### [Questions]
A – From the passage about home gardening in Congo, output the words from "I work together" to "and the community." with no changes.
B – Continue the account of the home gardening and nutrition work in Congo from the point where it stops.

[[ Text for analysis, beginning ]]

I work together with Mbuyi and Esperant, a nutritionist, on the nutrition component of the ASSP project. We are trying to bring a culture of home gardening to 8 million people in four provinces of Congo to increase both availability and variety of foods for families and their children, coupled with basic nutrition education. Congo has a significant problem with malnutrition that has all sorts of long-term ramifications for both the malnourished child and the community.
Over the past two years Mbuyi, Esperant and I have worked with the staff of the National Nutrition Program (PRONANUT) and have facilitated the training of over 10,000 people in Congo—involving doctors, nurses, and community health workers—in both nutrition and home gardening. The training focuses on best feeding practices for children younger than 5 years of age and best gardening practices. We show people how to make raised beds, save seed, and encourage the planting of perennials and fruit trees. We have also introduced nutritious plants such as the moringa tree and chaya. At the end of the training the community health workers and health center staff receive seeds and tools. We tell them the seeds aren’t just for them. They are to multiply the seeds and share them with families with malnourished children and use the garden tools to help those families put in gardens. To date 10,514 gardening tool kits have been distributed and 2,795 kg of seed have been distributed for multiplication.
In the process of doing these trainings and supervision trips, Mbuyi and Esperant have traveled thousands of miles across most of the 52 health zones of the ASSP project—often on terrible roads, sometimes crossing wide, swift rivers in dugout canoes. Where the road ends, they have taken motorbikes to reach villages along the path. The conditions can be really rough, but Mbuyi says, “Inge, we have to go. You would not believe the conditions that my countrymen live under. I have become part agriculturist and part pastor. I come into a community and I ask them, ‘Why do you have no gardens around your homes? Who is keeping you in bondage here? When God created the world, he put Adam in a garden. Gardening was man’s first occupation. You need to garden and grow a variety of food for your family so you and your children will be healthy. Yes, you need your fields of manioc and corn, but you also need to keep a garden at home.’” And he proceeds to give them a vision of what they can achieve and how.

[[ Text for analysis, end ]]
[[ Dataset records, beginning ]]

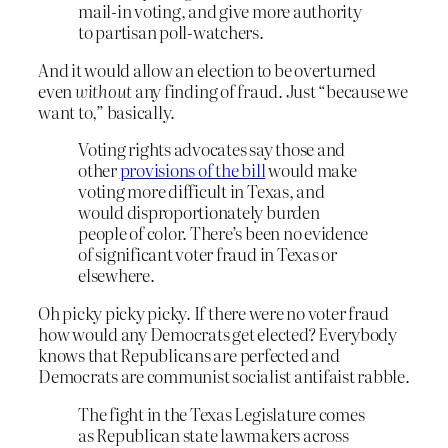
mail-in voting, and give more authority
to partisan poll-watchers.
And it would allow an election to be overturned
even
without
any finding of fraud. Just “because we
want to,” basically.
Voting rights advocates say those and
other
provisions of the bill
would make
voting more difficult in Texas, and
would disproportionately burden
people of color. There’s been no evidence
of significant voter fraud in Texas or
elsewhere.
Oh picky picky picky. If there were no voter fraud
how would any Democrats get elected? Everybody
knows that Republicans are perfected and
Democrats are communist socialist antifaist rabble.
The fight in the Texas Legislature comes
as Republican state lawmakers across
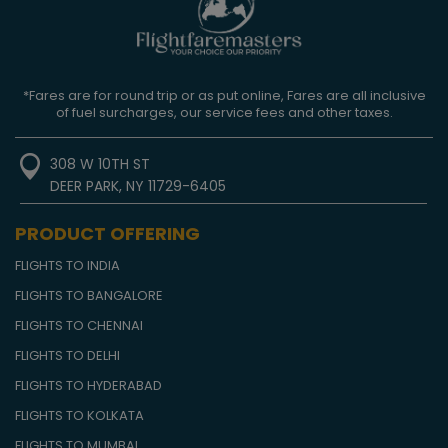
*Fares are for round trip or as put online, Fares are all inclusive
of fuel surcharges, our service fees and other taxes.
308 W 10TH ST
DEER PARK, NY 11729-6405
PRODUCT OFFERING
FLIGHTS TO INDIA
FLIGHTS TO BANGALORE
FLIGHTS TO CHENNAI
FLIGHTS TO DELHI
FLIGHTS TO HYDERABAD
FLIGHTS TO KOLKATA
FLIGHTS TO MUMBAI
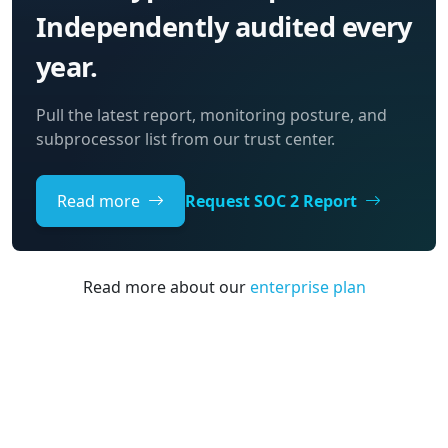
Independently audited every
year.
Pull the latest report, monitoring posture, and
subprocessor list from our trust center.
Read more
Request SOC 2 Report
Read more about our
enterprise plan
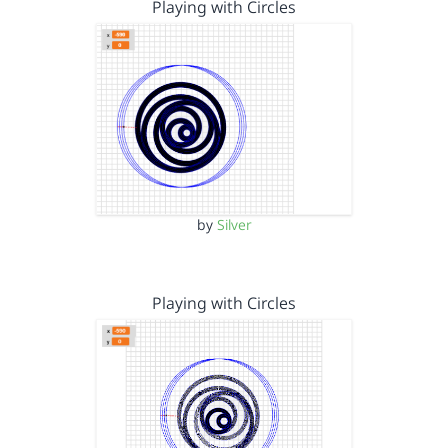
Playing with Circles
by
Silver
Playing with Circles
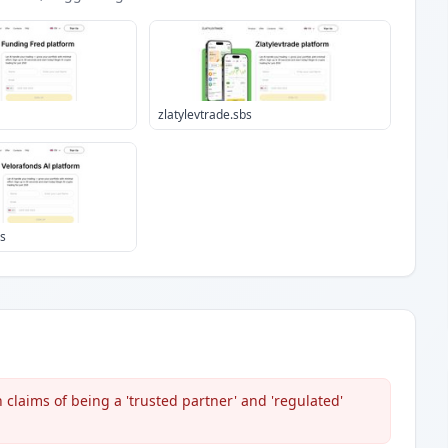
zlatylevtrade.sbs
bs
 claims of being a 'trusted partner' and 'regulated'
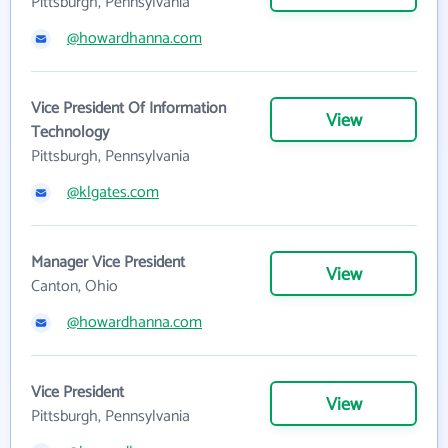
Pittsburgh, Pennsylvania
@howardhanna.com
Vice President Of Information
View
Technology
Pittsburgh, Pennsylvania
@klgates.com
Manager Vice President
View
Canton, Ohio
@howardhanna.com
Vice President
View
Pittsburgh, Pennsylvania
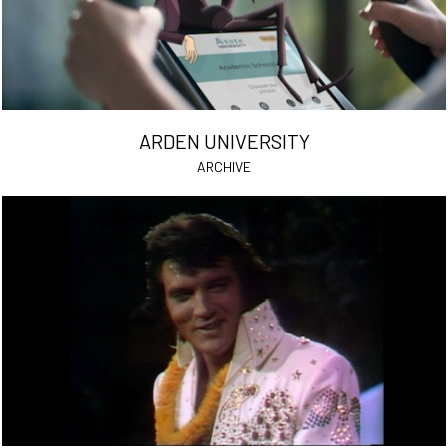
ARDEN UNIVERSITY
ARCHIVE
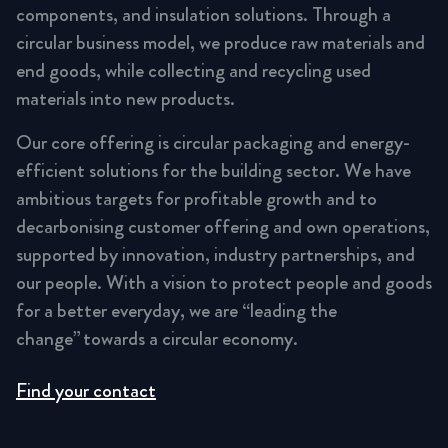
components, and insulation solutions. Through a
circular business model, we produce raw materials and
end goods, while collecting and recycling used
materials into new products.
Our core offering is circular packaging and energy-
efficient solutions for the building sector. We have
ambitious targets for profitable growth and to
decarbonising customer offering and own operations,
supported by innovation, industry partnerships, and
our people. With a vision to protect people and goods
for a better everyday, we are “leading the
change” towards a circular economy.
Find your contact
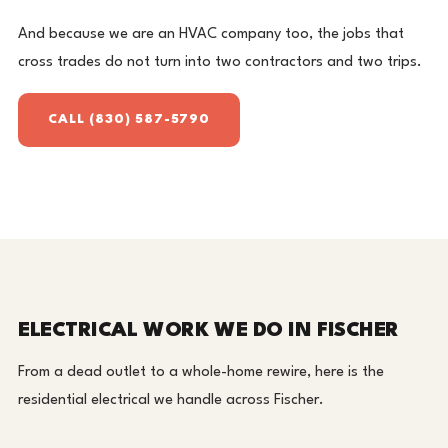
And because we are an HVAC company too, the jobs that
cross trades do not turn into two contractors and two trips.
CALL (830) 587-5790
ELECTRICAL WORK WE DO IN FISCHER
From a dead outlet to a whole-home rewire, here is the
residential electrical we handle across Fischer.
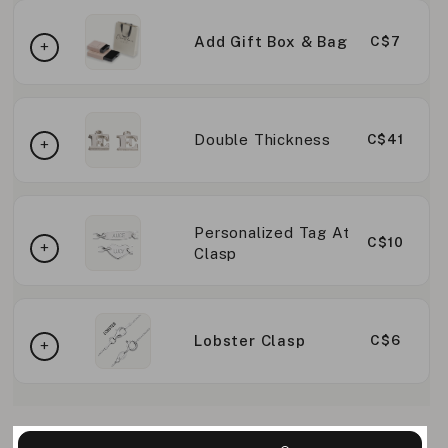
Add Gift Box & Bag
C$7
Double Thickness
C$41
Personalized Tag At
C$10
Clasp
Lobster Clasp
C$6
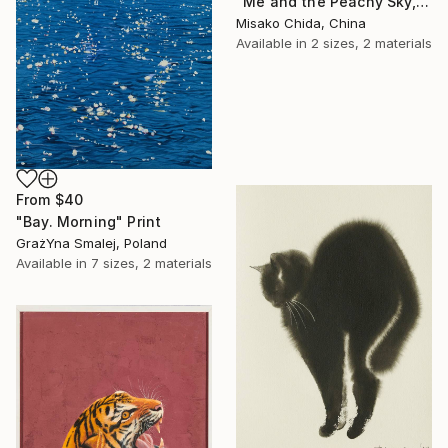
"Me and the Peachy Sky, At the End of the Day" Print
Misako Chida, China
Available in
2 sizes, 2 materials
From
$40
"Bay. Morning" Print
GrażYna Smalej, Poland
Available in
7 sizes, 2 materials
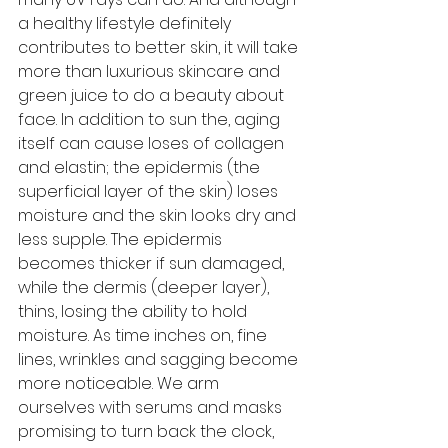
a healthy lifestyle definitely 
contributes to better skin, it will take 
more than luxurious skincare and 
green juice to do a beauty about 
face. In addition to sun the, aging 
itself can cause loses of collagen 
and elastin; the epidermis (the 
superficial layer of the skin) loses 
moisture and the skin looks dry and 
less supple. The epidermis 
becomes thicker if sun damaged, 
while the dermis (deeper layer), 
thins, losing the ability to hold 
moisture. As time inches on, fine 
lines, wrinkles and sagging become 
more noticeable. We arm 
ourselves with serums and masks 
promising to turn back the clock, 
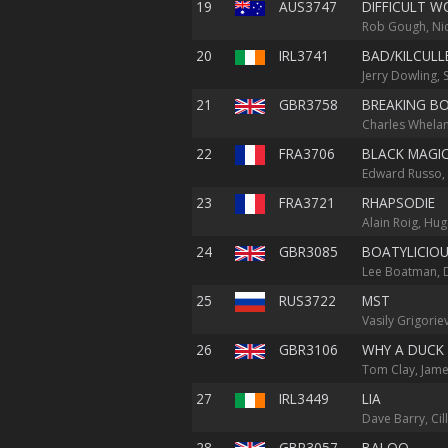
19
AUS3747
DIFFICULT 
Rob Gough, Nic
20
IRL3741
BAD/KILCULL
Jerry Dowling,
21
GBR3758
BREAKING B
Charles Whelan
22
FRA3706
BLACK MAGI
Edward Russo, G
23
FRA3721
RHAPSODIE
Alain Roig, Hu
24
GBR3085
BOATYLICIO
Lee Boatman, 
25
RUS3722
MST
Vasily Grigorie
26
GBR3106
WHY A DUCK
Tom Clay, Jame
27
IRL3449
LIA
Dave Barry, Cil
28
GBR3057
BALOO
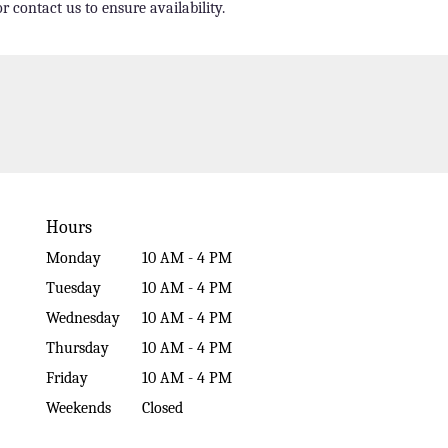
r contact us to ensure availability.
Hours
Monday
10 AM - 4 PM
Tuesday
10 AM - 4 PM
Wednesday
10 AM - 4 PM
Thursday
10 AM - 4 PM
Friday
10 AM - 4 PM
Weekends
Closed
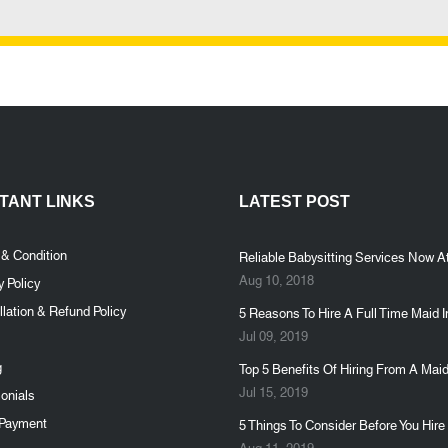
TANT LINKS
LATEST POST
 & Condition
Reliable Babysitting Services Now At
Aug 10, 2018
y Policy
lation & Refund Policy
5 Reasons To Hire A Full Time Maid I
Jul 09, 2019
g
Top 5 Benefits Of Hiring From A Maid
Jul 15, 2019
onials
Payment
5 Things To Consider Before You Hire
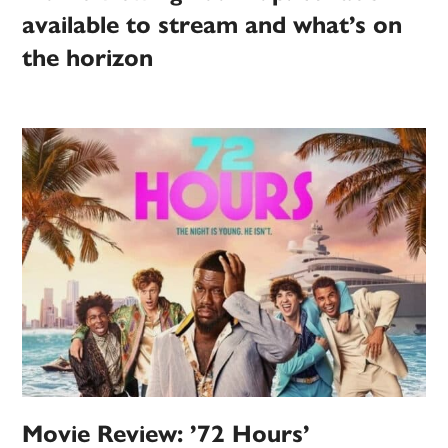
available to stream and what’s on
the horizon
Movie Review: ’72 Hours’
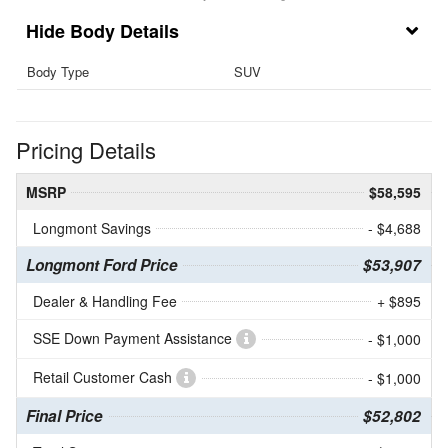
Body Details
Body Type
SUV
Pricing Details
MSRP
$58,595
Longmont Savings
- $4,688
Longmont Ford Price
$53,907
Dealer & Handling Fee
+ $895
SSE Down Payment Assistance
- $1,000
Retail Customer Cash
- $1,000
Final Price
$52,802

[[ Dataset records, end ]]

### [Answers for this exercise]
A –
I work together with Mbuyi and Esperant, a nutritionist, on the nutrition component of the ASSP project. We are trying to bring a culture of home gardening to 8 million people in four provinces of Congo to increase both availability and variety of foods for families and their children, coupled with basic nutrition education. Congo has a significant problem with malnutrition that has all sorts of long-term ramifications for both the malnourished child and the community.

B –
Like in the parable of the sower, sometimes they return to a region and find the message has “fallen on the path and been eaten by the birds.” The people there may have been poorly selected as community health workers to be trained and were there for the wrong reasons. Sometimes the community health workers who are trained are eager, but they lack the basic education and supportive supervision by the local health zone office that would make them more effective agents of change. Like the seed that fell on rocky soil or in the thorns, there is not much uptake. Then there are those places where it all comes together. The community health workers have the initiative, the education level, and the supervision they need from the health zone, and we come back several months later and find them actively engaged in bringing a culture of home gardening by example to their communities, sharing best nutrition practices and multiplying the seeds they received. Literally and figuratively the seed has fallen on good soil and borne much fruit.
What encourages Mbuyi and Esperant is that just about every week they receive phone calls from community health workers in faraway health zones. They call to give them an update on the gardens they put the seeds in and tell them about their harvests. They say, “Thank you for opening our eyes to how we can grow more food and feed our children better.” In the Tshikapa area one community health worker said, “Our husbands are gone for six months at a time in the mines. Now we have a way to grow food and have enough both to feed our children and to sell to make a living.”
Thank you for your prayers and for your financial support for our sending and support. And please continue both; through your prayers and giving, you are bringing “seeds” of change and hope to many families in Congo.
“And the seeds sown in the good soil stand for those who hear the message and understand it: they bear fruit, some as much as one hundred, others sixty, and others thirty” (Matthew 13:23).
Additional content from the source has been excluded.